● AVAILABLE RECORDS:
--- Begin ---

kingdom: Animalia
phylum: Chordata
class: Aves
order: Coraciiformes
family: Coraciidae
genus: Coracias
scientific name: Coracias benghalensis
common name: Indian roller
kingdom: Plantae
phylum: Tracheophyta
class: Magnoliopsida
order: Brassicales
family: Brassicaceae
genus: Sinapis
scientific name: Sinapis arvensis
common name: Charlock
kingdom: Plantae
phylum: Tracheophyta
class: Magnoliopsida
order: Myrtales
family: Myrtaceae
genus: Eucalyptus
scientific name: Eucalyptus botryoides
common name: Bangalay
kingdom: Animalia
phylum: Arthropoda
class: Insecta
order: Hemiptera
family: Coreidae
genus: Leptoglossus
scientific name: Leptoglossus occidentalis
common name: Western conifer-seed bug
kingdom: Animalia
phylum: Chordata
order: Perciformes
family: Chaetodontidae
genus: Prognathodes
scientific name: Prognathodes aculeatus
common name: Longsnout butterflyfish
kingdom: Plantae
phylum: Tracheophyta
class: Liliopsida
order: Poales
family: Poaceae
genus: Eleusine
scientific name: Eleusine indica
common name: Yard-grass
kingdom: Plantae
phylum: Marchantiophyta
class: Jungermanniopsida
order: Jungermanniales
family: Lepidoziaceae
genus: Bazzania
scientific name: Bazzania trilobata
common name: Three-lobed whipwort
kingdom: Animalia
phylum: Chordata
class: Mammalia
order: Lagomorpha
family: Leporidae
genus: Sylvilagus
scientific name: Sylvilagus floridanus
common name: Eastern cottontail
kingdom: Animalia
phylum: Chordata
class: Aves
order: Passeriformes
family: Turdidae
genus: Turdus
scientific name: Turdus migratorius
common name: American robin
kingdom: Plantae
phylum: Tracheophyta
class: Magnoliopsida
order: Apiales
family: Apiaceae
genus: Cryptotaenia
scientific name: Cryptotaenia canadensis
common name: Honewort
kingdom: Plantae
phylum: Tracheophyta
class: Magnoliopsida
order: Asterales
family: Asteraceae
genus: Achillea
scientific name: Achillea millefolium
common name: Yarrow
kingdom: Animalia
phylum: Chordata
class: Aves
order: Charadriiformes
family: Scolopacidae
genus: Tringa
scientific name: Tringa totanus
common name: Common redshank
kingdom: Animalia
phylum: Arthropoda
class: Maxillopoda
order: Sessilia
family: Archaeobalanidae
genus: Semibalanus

--- End ---

● SET PROBLEM:
Starting at the line that contains "order: Passeriformes" and ending at the line that contains "order: Asterales", lay out those lines from the records as a numbered list, leaving out any blank lines.

● THE RESPONSE:
1. order: Passeriformes
2. family: Turdidae
3. genus: Turdus
4. scientific name: Turdus migratorius
5. common name: American robin
6. kingdom: Plantae
7. phylum: Tracheophyta
8. class: Magnoliopsida
9. order: Apiales
10. family: Apiaceae
11. genus: Cryptotaenia
12. scientific name: Cryptotaenia canadensis
13. common name: Honewort
14. kingdom: Plantae
15. phylum: Tracheophyta
16. class: Magnoliopsida
17. order: Asterales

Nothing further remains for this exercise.